* [Activity]:
Search the lines of the records for the word "lifetime", and copy every line that has it.

* [Study material]:
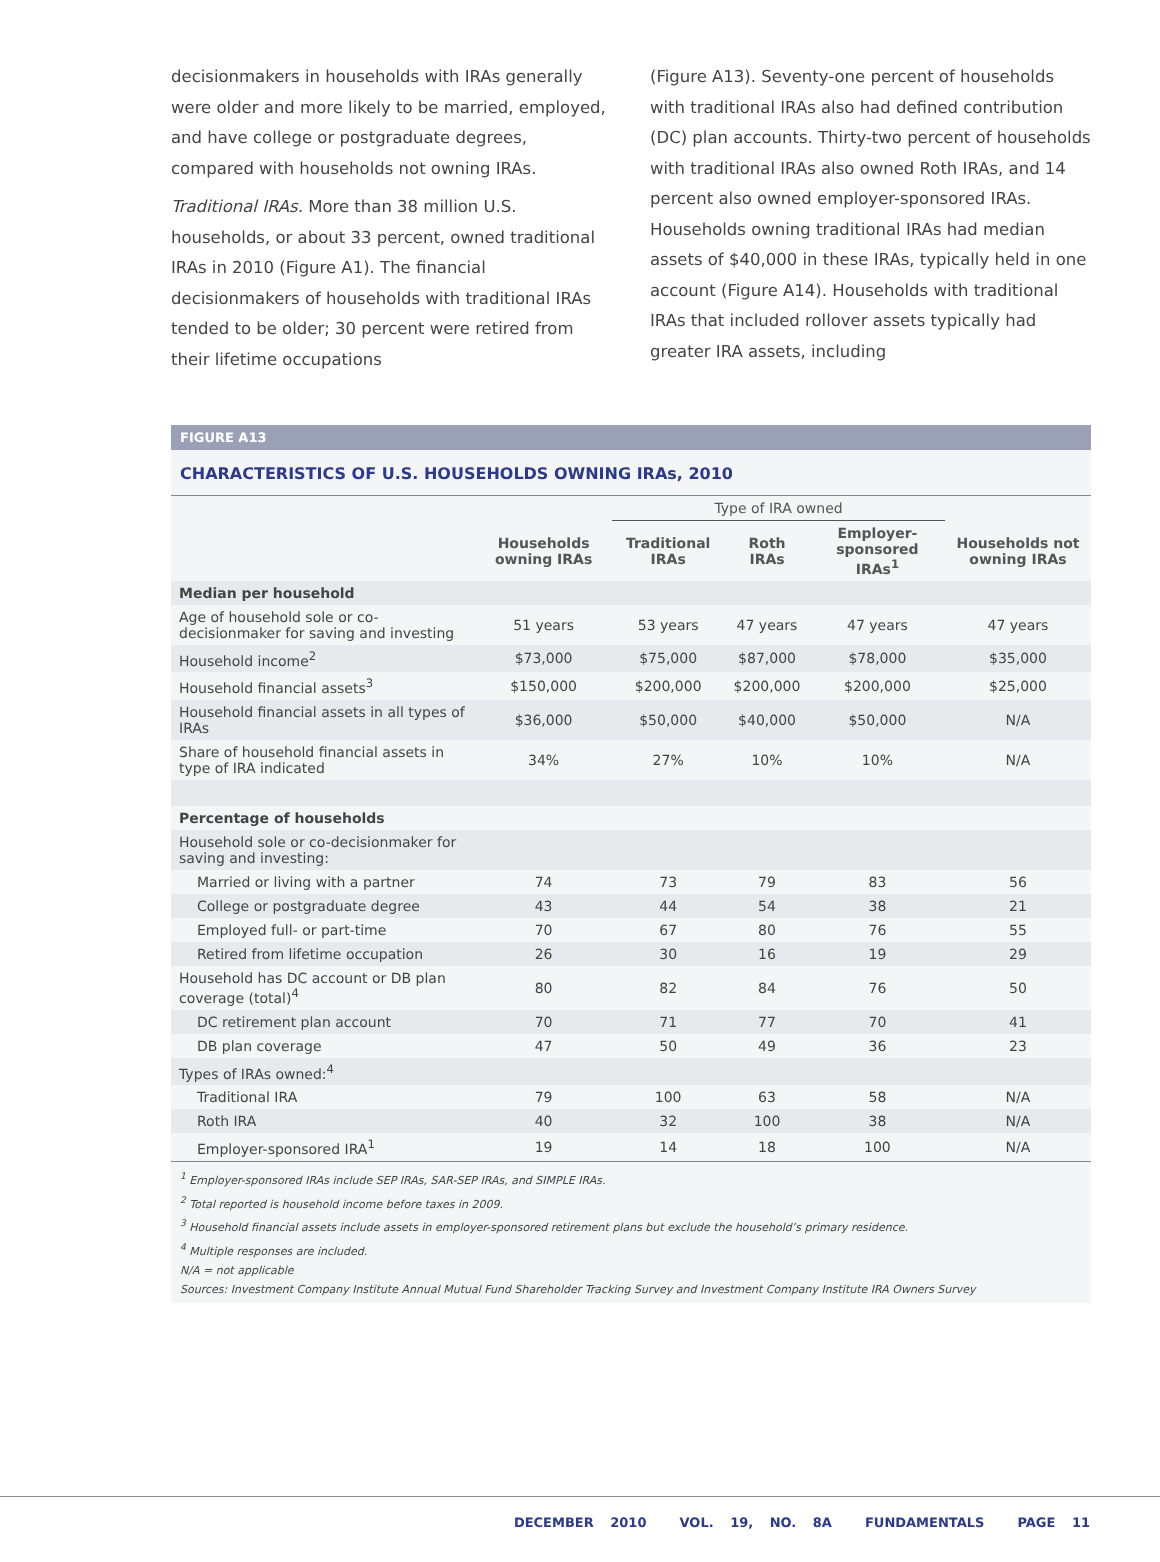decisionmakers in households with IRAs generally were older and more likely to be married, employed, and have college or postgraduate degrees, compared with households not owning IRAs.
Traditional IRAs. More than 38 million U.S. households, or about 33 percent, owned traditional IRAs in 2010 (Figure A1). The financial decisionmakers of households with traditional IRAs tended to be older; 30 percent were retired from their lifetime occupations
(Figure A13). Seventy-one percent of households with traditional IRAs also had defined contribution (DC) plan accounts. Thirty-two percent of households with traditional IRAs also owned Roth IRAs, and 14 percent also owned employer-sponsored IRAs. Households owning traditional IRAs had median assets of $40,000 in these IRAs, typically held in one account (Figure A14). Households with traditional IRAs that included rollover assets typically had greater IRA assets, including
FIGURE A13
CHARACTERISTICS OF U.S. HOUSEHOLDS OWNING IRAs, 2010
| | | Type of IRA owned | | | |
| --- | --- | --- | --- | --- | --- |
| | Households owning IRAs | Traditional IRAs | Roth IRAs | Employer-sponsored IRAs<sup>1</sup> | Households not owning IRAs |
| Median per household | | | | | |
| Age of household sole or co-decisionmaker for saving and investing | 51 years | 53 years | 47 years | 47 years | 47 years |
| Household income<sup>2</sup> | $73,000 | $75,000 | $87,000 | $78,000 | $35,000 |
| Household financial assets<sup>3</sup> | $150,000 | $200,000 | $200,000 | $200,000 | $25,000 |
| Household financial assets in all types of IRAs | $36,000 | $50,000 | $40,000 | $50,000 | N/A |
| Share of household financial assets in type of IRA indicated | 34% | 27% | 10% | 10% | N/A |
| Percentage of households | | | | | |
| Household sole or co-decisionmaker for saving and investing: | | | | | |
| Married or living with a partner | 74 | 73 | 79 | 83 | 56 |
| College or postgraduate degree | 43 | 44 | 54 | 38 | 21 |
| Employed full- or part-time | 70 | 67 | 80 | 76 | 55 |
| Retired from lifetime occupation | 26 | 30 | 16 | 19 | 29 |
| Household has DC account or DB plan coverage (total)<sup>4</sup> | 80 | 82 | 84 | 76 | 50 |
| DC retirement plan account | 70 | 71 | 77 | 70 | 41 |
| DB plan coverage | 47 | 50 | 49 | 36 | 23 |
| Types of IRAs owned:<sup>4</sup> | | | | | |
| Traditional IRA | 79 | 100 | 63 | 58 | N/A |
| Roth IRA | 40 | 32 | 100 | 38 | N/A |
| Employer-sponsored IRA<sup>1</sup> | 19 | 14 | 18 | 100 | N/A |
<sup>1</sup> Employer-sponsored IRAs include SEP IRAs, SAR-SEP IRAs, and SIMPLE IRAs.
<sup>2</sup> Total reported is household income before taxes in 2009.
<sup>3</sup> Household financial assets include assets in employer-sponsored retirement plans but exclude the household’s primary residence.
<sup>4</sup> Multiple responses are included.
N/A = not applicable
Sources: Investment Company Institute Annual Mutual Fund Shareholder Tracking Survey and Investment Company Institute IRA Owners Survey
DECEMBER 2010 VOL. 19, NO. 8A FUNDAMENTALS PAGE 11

* * *

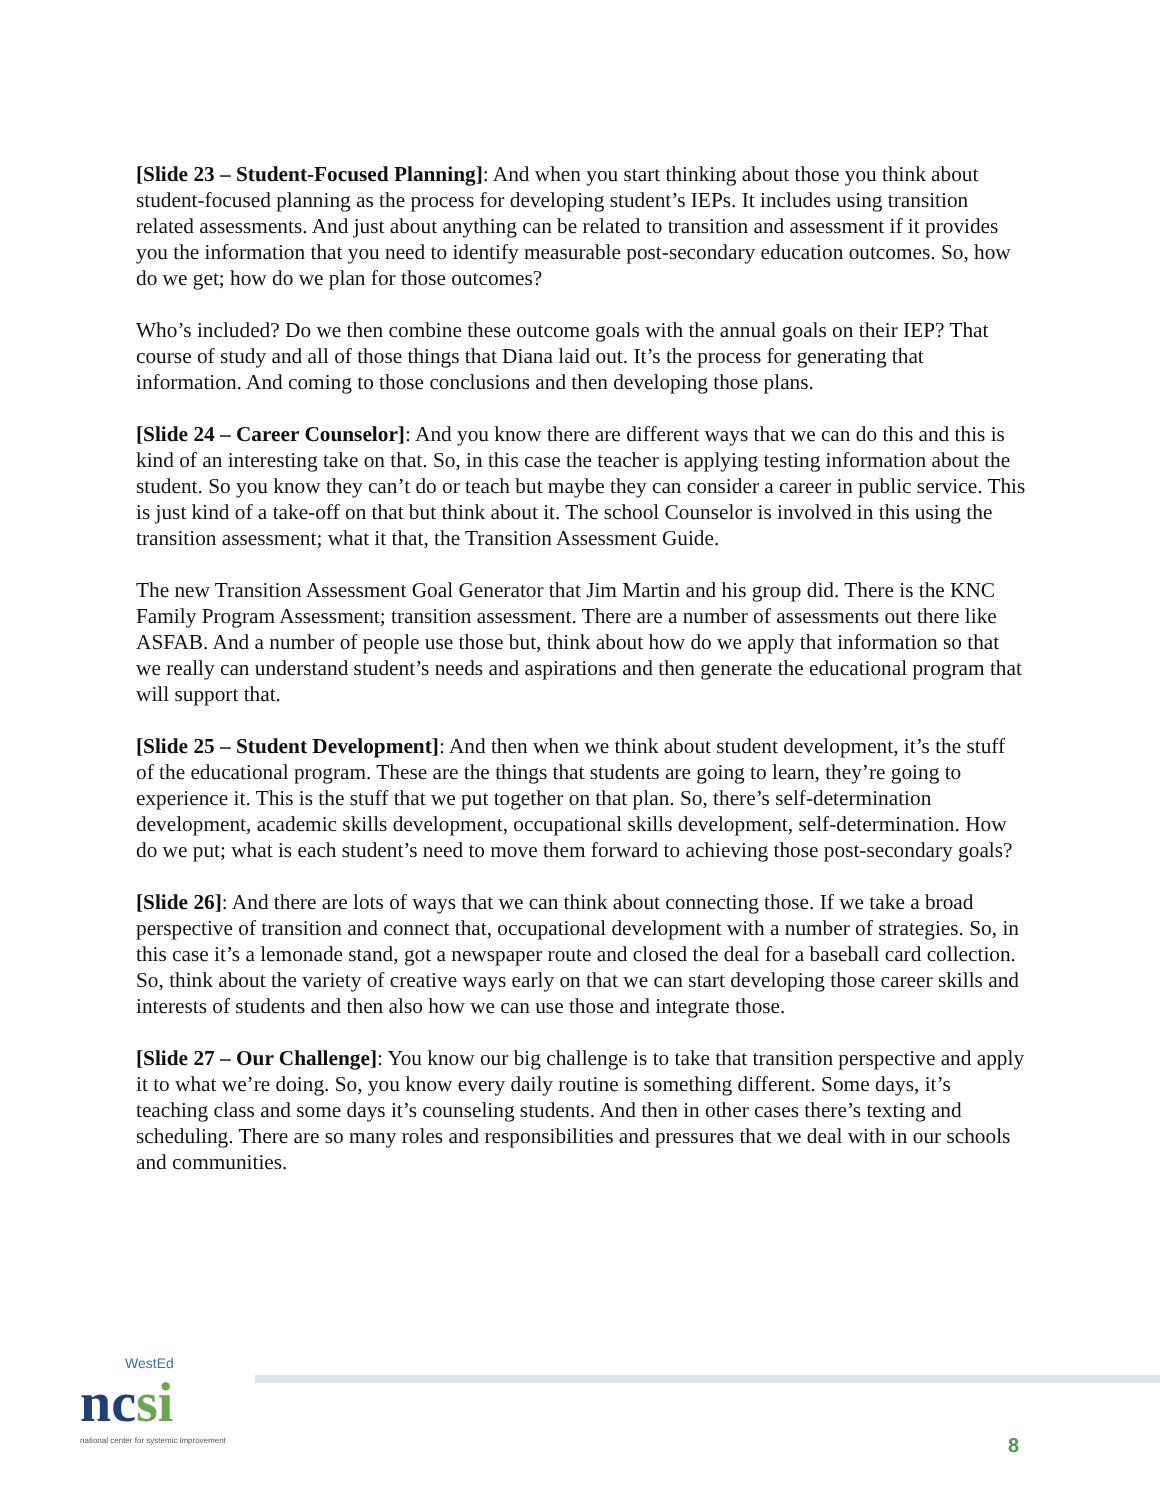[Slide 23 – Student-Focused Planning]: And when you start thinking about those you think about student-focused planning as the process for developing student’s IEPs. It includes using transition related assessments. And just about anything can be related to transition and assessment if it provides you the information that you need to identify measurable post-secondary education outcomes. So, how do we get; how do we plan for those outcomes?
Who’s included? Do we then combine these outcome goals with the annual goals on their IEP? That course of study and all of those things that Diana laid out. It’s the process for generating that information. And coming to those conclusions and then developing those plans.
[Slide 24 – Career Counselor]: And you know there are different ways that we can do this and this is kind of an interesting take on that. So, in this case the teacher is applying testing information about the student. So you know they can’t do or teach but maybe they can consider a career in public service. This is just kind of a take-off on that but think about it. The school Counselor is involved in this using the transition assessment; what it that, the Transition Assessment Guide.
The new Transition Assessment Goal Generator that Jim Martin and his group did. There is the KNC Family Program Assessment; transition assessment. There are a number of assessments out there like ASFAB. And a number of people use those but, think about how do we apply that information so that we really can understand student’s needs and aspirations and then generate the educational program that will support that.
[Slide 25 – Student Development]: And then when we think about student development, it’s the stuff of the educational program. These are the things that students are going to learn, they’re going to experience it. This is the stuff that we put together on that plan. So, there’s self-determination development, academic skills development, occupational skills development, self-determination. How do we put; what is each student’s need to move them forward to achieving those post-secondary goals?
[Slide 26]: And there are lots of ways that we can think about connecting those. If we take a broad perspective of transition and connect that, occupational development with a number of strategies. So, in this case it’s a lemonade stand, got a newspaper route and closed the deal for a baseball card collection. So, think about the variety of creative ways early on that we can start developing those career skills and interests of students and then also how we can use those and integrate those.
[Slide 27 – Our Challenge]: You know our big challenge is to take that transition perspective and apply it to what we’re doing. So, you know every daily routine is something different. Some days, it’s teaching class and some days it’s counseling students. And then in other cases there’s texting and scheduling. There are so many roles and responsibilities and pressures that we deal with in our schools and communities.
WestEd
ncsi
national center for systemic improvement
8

* [Reply to the exercise]:
Traditional IRAs. More than 38 million U.S. households, or about 33 percent, owned traditional IRAs in 2010 (Figure A1). The financial decisionmakers of households with traditional IRAs tended to be older; 30 percent were retired from their lifetime occupations
| Retired from lifetime occupation | 26 | 30 | 16 | 19 | 29 |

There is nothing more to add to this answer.